According to the National Eye Institute, there is no cure for colorblindness, but special lenses and contacts can help.
Brian Wagner, assistant commissioner for the Tennessee Department of Tourist Development, said that implementing a scenic viewfinder that can showcase the state’s natural beauty seemed like a natural fit. “To know that we can take something the rest of us take for granted, and make that accessible for people who normally couldn't see that — that just takes it to the next level,” he said.
After holding a casting call for those with colorblindness to test the devices, the first three viewfinders were installed in November 2017 at Ober Gatlinburg, a mountainside amusement park, Big South Fork National River and Recreation Area near Oneida, and the westbound Interstate 26 overlook near Erwin in Unicoi County. You can watch first-time viewfinder users experience the beauty of Tennessee’s fall colors in this video.
Expanded two years later, the program now includes 12 stationary viewfinder locations statewide.

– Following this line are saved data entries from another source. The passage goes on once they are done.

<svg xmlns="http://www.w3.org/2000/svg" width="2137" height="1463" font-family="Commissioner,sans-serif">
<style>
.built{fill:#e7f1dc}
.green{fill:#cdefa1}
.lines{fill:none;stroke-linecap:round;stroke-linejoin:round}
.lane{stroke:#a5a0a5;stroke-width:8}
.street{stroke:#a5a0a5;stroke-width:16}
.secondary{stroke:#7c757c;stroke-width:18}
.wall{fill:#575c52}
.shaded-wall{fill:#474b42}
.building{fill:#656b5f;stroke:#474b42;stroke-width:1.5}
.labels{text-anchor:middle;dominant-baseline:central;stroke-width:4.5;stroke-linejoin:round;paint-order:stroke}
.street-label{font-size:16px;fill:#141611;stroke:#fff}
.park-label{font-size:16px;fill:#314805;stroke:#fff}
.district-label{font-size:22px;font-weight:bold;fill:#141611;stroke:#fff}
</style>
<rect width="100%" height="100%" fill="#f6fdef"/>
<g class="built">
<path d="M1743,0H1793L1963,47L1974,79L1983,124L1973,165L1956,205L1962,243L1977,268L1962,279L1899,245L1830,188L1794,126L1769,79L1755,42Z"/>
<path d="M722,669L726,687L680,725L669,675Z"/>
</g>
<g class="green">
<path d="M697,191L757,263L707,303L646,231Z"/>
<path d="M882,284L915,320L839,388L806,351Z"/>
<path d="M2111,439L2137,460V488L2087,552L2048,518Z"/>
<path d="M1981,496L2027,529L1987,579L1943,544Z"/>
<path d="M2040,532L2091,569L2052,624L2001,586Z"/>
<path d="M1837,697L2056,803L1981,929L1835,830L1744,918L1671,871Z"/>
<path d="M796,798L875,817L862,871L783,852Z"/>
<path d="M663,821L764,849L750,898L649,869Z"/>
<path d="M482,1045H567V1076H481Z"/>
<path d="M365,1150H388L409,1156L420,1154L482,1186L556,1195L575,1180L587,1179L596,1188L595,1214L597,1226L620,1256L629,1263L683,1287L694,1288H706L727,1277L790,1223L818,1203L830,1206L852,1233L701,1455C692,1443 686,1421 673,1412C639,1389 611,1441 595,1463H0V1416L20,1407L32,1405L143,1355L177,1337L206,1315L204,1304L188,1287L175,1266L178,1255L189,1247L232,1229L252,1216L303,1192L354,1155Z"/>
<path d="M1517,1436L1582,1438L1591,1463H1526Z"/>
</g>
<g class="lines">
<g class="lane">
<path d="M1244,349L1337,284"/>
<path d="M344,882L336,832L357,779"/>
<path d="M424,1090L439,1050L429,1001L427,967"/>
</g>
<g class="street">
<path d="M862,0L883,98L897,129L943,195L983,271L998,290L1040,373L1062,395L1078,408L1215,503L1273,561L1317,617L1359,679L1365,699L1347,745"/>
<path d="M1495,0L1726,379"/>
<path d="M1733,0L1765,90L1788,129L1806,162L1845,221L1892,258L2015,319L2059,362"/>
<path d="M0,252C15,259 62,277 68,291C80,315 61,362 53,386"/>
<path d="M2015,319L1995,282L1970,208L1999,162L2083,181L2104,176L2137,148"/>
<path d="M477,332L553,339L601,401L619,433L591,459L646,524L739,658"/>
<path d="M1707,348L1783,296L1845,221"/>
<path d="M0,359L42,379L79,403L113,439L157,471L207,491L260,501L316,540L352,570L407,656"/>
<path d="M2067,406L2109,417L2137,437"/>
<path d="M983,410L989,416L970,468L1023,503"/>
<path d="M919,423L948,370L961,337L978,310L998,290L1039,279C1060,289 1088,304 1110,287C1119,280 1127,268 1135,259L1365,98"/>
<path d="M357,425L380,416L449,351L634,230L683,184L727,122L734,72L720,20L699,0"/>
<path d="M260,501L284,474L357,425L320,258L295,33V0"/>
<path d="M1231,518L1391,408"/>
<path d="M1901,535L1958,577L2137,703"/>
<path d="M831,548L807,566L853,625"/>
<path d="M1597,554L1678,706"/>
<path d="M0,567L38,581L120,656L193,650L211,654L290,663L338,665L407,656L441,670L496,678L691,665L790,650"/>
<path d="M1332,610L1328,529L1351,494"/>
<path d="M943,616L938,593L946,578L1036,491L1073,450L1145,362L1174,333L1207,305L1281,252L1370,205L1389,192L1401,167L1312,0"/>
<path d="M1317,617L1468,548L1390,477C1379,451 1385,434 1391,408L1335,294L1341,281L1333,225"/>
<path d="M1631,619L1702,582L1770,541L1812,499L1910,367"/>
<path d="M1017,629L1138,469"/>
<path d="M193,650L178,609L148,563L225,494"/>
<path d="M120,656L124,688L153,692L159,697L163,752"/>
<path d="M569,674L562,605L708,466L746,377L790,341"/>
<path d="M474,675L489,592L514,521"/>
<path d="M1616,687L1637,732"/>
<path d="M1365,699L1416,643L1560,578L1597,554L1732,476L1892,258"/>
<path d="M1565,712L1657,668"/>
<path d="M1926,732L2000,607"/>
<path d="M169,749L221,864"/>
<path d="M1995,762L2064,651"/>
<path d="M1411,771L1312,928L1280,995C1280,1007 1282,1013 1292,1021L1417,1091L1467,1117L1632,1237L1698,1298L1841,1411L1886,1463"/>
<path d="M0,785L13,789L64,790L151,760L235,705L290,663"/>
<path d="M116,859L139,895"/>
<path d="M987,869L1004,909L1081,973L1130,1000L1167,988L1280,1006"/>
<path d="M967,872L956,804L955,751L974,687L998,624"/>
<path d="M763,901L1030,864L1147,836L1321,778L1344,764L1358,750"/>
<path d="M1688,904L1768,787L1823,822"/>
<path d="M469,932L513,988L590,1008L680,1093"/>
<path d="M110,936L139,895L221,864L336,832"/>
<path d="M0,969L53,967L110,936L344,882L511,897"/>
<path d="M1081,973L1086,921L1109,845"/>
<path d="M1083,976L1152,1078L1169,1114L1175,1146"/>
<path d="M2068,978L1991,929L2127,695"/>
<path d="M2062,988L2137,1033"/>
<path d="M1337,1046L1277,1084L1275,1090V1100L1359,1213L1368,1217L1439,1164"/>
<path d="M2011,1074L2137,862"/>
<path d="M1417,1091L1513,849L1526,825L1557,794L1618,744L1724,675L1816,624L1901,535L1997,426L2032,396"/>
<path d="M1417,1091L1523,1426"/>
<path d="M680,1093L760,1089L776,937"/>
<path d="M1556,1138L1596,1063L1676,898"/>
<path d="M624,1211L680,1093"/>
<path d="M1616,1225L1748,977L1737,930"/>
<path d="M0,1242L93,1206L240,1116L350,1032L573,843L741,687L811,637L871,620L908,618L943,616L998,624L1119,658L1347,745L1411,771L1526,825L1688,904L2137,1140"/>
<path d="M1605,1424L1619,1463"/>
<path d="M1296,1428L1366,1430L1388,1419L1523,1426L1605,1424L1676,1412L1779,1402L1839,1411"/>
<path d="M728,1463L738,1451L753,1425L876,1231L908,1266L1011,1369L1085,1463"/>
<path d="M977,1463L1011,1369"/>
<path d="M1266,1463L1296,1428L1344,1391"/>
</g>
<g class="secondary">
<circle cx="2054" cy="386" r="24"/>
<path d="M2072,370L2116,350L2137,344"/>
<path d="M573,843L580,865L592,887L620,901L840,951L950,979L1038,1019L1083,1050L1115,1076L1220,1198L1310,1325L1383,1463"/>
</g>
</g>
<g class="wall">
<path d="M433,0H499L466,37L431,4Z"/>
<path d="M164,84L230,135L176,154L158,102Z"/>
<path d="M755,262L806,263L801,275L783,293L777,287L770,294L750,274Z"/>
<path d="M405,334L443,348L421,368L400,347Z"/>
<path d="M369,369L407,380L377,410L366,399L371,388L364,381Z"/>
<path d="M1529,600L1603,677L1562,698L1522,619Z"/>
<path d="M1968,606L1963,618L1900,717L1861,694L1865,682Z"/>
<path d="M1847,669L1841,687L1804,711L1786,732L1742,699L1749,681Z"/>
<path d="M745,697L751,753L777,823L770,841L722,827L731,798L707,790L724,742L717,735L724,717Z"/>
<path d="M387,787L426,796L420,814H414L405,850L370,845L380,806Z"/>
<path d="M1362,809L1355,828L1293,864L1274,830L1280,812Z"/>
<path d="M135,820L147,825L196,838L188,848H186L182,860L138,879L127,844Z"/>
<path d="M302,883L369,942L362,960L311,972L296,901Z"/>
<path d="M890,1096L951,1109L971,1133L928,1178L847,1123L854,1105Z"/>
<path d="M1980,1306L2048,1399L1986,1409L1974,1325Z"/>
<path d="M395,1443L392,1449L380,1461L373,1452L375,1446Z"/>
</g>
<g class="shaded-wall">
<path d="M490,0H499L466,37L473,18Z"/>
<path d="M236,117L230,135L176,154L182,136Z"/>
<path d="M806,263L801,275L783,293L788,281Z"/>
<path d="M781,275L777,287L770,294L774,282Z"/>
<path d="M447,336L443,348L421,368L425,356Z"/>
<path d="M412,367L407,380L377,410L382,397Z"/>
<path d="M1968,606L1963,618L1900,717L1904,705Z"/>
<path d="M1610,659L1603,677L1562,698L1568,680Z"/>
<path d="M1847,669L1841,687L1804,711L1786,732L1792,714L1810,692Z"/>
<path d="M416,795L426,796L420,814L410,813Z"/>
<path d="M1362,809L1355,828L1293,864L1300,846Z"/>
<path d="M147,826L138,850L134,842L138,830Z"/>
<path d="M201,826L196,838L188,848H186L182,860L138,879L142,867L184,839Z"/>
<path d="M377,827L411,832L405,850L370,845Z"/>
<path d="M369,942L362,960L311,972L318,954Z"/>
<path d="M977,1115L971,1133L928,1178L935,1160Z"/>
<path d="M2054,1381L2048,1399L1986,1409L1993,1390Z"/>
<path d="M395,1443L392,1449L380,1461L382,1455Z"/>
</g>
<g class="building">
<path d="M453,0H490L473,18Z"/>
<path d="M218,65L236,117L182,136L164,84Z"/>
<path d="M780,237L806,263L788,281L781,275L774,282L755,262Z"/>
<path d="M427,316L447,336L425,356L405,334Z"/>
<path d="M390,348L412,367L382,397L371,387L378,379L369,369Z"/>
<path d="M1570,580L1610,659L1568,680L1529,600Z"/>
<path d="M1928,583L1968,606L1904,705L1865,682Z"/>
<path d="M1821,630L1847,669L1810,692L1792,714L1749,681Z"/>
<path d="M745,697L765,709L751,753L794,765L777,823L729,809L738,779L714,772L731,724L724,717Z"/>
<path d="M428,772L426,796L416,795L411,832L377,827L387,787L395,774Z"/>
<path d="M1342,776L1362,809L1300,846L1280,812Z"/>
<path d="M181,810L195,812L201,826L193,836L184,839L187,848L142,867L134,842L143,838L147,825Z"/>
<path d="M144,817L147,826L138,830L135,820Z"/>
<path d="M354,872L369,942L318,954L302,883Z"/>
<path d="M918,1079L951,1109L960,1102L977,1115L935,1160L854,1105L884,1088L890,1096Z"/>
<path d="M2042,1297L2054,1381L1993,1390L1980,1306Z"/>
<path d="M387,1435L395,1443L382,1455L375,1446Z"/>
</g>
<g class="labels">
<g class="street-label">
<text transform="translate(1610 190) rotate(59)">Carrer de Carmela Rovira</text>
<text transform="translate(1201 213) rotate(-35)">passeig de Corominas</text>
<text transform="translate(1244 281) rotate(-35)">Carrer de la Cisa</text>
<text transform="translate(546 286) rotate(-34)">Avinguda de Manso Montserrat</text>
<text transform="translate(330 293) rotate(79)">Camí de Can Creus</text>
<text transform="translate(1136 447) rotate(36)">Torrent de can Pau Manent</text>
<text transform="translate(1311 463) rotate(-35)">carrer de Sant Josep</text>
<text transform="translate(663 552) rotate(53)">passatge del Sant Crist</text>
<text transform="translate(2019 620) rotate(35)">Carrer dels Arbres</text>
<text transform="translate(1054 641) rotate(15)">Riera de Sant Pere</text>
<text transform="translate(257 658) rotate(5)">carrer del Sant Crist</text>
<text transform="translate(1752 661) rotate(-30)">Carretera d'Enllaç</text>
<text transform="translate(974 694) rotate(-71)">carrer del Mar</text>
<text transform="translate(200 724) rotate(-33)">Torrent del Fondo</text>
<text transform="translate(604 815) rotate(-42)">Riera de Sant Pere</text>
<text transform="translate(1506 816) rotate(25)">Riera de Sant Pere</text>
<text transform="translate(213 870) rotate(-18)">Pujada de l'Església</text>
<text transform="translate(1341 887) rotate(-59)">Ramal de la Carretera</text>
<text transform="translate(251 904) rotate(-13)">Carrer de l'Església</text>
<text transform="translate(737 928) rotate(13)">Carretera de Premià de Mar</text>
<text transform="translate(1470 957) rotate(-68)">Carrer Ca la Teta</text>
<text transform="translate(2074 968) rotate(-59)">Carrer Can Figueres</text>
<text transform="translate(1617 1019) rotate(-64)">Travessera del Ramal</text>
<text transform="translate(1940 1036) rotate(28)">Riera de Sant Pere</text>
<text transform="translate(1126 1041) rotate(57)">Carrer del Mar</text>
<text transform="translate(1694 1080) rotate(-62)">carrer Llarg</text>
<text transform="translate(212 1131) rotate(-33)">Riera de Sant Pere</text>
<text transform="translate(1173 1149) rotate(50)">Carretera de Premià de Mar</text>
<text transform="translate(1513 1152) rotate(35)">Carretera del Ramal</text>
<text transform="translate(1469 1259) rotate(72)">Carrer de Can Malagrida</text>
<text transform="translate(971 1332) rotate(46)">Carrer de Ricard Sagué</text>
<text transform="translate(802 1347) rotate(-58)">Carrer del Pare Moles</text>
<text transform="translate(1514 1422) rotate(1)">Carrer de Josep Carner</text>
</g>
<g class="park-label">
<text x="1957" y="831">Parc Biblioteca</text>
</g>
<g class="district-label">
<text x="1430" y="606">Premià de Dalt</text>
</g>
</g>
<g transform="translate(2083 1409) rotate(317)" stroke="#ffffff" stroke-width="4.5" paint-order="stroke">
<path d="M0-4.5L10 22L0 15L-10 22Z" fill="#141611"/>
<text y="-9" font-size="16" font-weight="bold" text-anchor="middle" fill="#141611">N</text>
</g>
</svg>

Wagner anticipates that the tourism board will continue to work with EnChroma to set up additional viewfinders in more locations.
The Berkeley, California, eyewear company is providing its technology to viewfinders in other states, too, with plans to add them in Sanibel Island’s J.N. “Ding” Darling National Wildlife Refuge, Oregon’s Mount Hood, and Amicalola Falls State Park in northeast Georgia.